Walter0807 / MotionBERT

[ICCV 2023] PyTorch Implementation of "MotionBERT: A Unified Perspective on Learning Human Motion Representations"

Apache License 2.0

1.02k stars 123 forks source link

Can the model used for action recognition for 2D skeleton data? #73

Closed leviethung2103 closed 1 year ago

leviethung2103 commented 1 year ago

Hi author,

I was impressed with your work. I would like to ask you a question about "Can the model used for action recognition for 2D skeleton data?"

Suppose that I have a lot of short trimmed video clips around 1s - 2s. I've used the HRNet to extract the 2D keypoints. Can I utilize your module to recognize the action just only based on the 2D keypoints ?

Thank you

Walter0807 commented 1 year ago

Yes, and you will need annotations/labels to finetune on your own dataset.

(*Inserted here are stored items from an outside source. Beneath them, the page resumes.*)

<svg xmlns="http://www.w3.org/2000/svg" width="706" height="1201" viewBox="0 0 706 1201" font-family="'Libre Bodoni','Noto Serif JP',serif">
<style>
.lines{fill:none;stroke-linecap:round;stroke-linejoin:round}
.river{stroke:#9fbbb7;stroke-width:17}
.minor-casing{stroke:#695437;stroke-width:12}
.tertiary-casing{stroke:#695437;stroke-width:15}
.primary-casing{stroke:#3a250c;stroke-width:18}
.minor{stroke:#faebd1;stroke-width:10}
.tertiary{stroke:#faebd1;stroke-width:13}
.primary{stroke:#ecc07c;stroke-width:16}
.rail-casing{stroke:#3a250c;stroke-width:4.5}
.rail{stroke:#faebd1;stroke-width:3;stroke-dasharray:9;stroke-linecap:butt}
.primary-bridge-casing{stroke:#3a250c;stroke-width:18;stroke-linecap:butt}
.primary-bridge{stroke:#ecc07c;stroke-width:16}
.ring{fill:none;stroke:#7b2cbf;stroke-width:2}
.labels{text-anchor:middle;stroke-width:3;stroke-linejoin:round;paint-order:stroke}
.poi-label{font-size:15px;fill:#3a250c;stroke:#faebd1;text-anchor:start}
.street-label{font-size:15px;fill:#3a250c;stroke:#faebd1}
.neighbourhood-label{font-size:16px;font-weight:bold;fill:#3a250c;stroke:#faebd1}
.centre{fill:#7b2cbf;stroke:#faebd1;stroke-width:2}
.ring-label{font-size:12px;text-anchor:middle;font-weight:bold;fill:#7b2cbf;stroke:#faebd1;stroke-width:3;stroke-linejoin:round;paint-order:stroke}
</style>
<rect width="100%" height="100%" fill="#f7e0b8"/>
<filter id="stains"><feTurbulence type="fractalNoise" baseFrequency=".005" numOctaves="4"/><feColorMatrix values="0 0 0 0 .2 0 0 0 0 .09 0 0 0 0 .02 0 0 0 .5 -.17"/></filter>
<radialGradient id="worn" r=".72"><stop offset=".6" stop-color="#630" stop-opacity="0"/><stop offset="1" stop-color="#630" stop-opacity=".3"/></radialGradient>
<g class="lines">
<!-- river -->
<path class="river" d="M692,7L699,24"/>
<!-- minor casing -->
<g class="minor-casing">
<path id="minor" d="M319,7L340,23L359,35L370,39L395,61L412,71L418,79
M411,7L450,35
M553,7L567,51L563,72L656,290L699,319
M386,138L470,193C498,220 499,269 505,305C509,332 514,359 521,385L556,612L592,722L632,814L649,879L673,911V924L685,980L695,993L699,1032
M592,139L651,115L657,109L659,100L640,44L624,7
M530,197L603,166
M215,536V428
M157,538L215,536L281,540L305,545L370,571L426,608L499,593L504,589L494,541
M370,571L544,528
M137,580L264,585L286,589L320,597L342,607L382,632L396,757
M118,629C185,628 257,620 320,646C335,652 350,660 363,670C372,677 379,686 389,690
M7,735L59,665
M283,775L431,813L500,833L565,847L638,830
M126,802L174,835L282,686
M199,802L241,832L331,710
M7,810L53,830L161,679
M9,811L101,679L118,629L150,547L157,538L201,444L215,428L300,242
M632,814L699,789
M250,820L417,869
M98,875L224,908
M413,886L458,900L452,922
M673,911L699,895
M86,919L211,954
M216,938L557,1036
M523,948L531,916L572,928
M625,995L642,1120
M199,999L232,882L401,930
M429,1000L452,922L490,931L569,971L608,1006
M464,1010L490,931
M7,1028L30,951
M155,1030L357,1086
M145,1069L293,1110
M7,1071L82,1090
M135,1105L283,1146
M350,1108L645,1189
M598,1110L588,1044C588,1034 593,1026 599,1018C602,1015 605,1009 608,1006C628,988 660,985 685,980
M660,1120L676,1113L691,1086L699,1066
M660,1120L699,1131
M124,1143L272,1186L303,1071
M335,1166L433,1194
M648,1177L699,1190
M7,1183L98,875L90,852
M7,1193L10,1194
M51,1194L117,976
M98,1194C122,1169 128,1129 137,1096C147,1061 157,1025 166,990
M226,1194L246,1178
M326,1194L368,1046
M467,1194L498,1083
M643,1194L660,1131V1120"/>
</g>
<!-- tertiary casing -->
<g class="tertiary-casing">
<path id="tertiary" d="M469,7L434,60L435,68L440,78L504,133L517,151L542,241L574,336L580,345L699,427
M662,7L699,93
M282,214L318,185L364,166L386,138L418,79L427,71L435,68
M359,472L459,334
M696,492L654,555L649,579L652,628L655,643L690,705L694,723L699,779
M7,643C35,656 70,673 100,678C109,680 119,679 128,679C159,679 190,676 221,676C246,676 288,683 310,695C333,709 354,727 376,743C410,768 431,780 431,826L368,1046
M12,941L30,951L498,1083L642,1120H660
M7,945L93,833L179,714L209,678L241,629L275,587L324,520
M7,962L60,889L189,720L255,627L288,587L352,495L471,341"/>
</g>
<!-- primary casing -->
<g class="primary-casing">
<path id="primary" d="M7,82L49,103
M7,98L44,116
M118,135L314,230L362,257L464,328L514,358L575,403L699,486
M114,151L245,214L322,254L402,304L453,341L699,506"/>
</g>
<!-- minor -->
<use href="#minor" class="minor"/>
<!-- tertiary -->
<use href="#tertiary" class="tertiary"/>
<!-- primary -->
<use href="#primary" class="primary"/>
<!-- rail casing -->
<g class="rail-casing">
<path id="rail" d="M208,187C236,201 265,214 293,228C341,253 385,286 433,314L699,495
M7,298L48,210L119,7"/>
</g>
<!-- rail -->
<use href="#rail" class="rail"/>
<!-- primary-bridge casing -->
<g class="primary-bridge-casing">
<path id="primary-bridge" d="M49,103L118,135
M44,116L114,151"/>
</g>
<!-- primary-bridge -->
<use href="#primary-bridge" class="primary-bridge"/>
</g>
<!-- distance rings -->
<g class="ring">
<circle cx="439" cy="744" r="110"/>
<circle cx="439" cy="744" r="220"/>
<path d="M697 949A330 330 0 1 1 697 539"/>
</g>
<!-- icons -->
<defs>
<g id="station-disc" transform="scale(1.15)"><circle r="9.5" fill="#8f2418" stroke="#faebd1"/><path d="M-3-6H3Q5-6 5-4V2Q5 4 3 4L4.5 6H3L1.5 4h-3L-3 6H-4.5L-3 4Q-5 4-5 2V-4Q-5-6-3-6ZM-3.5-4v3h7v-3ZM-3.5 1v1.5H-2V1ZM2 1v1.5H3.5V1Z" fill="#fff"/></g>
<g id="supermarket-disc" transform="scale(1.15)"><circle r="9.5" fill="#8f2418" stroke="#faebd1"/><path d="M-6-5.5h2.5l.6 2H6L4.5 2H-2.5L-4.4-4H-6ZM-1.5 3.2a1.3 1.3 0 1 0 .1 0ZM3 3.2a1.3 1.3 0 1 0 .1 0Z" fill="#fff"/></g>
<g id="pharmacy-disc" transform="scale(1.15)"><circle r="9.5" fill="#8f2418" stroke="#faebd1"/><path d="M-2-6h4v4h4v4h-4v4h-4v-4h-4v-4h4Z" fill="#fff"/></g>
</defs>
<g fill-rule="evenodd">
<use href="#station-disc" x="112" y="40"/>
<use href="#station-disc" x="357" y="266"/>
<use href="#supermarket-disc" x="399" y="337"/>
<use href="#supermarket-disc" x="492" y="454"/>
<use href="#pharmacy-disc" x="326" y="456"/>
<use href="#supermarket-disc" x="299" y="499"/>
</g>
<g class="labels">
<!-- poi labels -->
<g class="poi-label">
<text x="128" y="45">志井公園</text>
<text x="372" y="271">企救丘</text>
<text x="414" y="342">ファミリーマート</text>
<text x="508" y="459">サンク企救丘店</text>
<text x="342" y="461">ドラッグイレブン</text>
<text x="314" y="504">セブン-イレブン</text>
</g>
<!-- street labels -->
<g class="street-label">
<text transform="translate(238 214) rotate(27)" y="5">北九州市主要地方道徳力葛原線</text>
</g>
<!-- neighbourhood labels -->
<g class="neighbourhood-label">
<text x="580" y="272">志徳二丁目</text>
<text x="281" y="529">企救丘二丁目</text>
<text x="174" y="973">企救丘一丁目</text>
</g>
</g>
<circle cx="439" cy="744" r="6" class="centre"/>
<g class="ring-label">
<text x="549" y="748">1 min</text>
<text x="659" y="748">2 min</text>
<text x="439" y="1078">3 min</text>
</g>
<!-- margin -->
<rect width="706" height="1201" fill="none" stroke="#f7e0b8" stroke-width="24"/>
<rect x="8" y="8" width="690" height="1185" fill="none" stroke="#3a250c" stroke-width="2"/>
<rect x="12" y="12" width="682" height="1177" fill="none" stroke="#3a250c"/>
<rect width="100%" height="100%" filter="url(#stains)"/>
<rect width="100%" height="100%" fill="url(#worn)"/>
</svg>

leviethung2103 commented 1 year ago

Hello.

Thank you for your quickly reply.

Please correct me if I am wrong. Here are the steps to train the model

For RGB videos, you need to extract 2D poses (inference.md), convert the keypoint format.
The model uses 17 body keypoints according the H36M format. Because I am use the COCO format, so I need to convert to H36M format. (H36M format).
Feed the training data into the MotionBERT.
Inference. (*but currently, I dont see the inference tutorial on this page )

By the way, how fast the MotionBERT inference on the RGB videos ? Can it achieve the realtime processing (30FPS).

Sorry for asking too much.

Walter0807 commented 1 year ago

From my understanding, you want to fine tune MB on your action dataset for skeleton-based action recognition. Then you need to prepare your action dataset like dataset_action.py and train like train_action.py

As for the speed, it generally depends on your 2D pose estimator and the MB part is quite fast.

leviethung2103 commented 1 year ago

Thank you for reply. I will check it later.